Can Generative AI replace JTBD research?
I recently stumbled upon a website claiming that Jobs To Be Done (JTBD) interviews are outdated in the era of AI. This site seemed quite eager to dismiss consultants, insinuating that they drain your funds while AI could swiftly provide all the answers to JTBD interviews, reducing timelines from weeks to mere days.
But hold on a moment...
Sure, AI can assist in JTBD interviews. You can tap into AI for brainstorming sessions. However, here's the catch: AI operates on existing information. It can only process data already available in the public domain. This explains why consultancies were cautious about their staff using ChatGPT for client projects or innovation ventures; they risked unintentionally feeding new information into AI systems.
Consider one of the most famed JTBD case studies—why people buy milkshakes. Back then, the company that hired Clayton Christensen's team lacked straightforward methods to understand their milkshake sales. Hence, they enlisted this formidable team. Admittedly, AI could have expedited certain tasks for Christensen's team.
For instance:
Prompt: "Can you provide open-ended questions to ask people about their drink preferences?"
ChatGPT:
Certainly! Here are some open-ended questions to glean insights into why people choose a specific drink:
1. What led you to select this particular drink today?
2. Can you describe the factors influencing your decision to purchase this beverage?
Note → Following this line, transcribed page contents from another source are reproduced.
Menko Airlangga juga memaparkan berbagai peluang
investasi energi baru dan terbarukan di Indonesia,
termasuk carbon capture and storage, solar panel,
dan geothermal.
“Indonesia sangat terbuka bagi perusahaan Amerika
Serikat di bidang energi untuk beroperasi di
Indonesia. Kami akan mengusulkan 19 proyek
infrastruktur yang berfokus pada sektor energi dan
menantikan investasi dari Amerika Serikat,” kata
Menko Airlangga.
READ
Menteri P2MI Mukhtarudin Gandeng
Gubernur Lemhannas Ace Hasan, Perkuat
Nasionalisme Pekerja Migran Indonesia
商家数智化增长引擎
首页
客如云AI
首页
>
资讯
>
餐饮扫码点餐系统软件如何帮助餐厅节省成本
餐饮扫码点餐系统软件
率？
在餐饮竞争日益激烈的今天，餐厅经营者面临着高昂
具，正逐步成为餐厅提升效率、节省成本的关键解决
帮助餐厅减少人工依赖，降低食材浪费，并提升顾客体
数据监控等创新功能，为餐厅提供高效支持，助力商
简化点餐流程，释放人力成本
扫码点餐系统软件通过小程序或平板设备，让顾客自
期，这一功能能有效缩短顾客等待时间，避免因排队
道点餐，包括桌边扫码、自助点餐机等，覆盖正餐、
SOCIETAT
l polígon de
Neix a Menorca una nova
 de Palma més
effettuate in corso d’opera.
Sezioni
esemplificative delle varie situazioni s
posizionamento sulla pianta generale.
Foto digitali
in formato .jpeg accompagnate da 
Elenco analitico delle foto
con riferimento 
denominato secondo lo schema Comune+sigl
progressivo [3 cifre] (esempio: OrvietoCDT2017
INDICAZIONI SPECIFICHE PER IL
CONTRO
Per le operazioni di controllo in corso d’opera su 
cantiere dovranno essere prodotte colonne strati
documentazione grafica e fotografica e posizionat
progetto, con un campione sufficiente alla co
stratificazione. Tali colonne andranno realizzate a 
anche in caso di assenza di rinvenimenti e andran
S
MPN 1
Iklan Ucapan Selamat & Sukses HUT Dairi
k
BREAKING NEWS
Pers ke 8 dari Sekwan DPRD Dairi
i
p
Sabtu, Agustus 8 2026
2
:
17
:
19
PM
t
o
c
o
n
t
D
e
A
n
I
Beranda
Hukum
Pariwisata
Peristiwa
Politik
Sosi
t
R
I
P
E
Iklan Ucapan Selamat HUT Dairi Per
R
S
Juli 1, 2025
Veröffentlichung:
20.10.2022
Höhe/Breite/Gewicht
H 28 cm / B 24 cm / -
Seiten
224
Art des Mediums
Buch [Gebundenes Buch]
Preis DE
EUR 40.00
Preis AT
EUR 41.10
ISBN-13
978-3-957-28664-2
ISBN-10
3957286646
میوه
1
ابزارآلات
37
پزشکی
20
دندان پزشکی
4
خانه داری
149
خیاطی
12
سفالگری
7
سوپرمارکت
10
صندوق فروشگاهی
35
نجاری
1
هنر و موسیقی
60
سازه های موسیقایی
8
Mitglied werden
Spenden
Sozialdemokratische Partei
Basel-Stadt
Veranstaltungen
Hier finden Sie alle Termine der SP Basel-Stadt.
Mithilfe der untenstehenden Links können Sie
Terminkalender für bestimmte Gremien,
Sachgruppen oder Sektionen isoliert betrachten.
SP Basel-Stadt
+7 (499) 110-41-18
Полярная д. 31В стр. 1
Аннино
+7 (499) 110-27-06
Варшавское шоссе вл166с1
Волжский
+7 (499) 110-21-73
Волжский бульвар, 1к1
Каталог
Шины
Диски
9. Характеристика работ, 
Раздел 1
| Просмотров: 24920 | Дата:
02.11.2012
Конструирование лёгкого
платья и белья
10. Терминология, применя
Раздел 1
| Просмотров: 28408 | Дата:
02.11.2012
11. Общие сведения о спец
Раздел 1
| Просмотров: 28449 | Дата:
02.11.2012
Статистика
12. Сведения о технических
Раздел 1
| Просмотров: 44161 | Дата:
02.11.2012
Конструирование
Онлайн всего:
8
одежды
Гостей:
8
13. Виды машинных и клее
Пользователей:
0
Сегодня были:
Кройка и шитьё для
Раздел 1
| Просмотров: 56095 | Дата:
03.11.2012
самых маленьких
3. How does this drink align with your overall tastes and preferences?
4. What aspects do you find most appealing about this drink compared to others?
5. Was there a specific occasion or mood prompting your choice of this drink?
6. Could you share any memories or experiences associated with this beverage influencing your decision?
7. What do you hope to gain from consuming this beverage?
8. Are there any specific ingredients or flavours in this drink that appeal to you?
9. How does this drink fit into your lifestyle or dietary requirements?
10. Can you explain how you became interested in or discovered this particular drink?
These questions aim to elicit detailed responses about individuals' motivations and experiences related to their beverage choice.
Yet, relying solely on ChatGPT for insights into milkshake purchases wouldn't provide a comprehensive view. Even today, querying ChatGPT—equipped with widely available solutions—on why people buy milkshakes won't yield the complete answer.
Given that Generative AI can perpetuate biases, it's crucial to scrutinize the datasets we employ. We must learn to harness AI alongside traditional research methods like ethnographic studies. As we guide Generative AI to gather insights, we must also tailor the output for the specific machine learning contexts we operate within.
Now, more than ever, it's paramount to gather the right data for analysis. Returning to JTBD theory, we may uncover competitive advantages and the quest for the Blue Ocean by understanding the functional, social, and emotional jobs of individuals in our ecosystems better than our competitors. This insight allows us to identify distinct data points crucial for building our case, such as behavioural, demographic, interest and preference data, contextual data, interaction history data, and sentiment data.
Example: Sitecore Search can offer hyper-relevant content through AI-powered search - which you can still make better by better understanding the jobs of customers!
Innovation still hinges on human ingenuity—the ability to observe, probe, and generate new ideas. While Generative AI is indeed remarkable, its ability to list and summarise based on existing information does not equate to having all the answers.
Let's not be misled. Generative AI is a powerful tool, but it's not omniscient.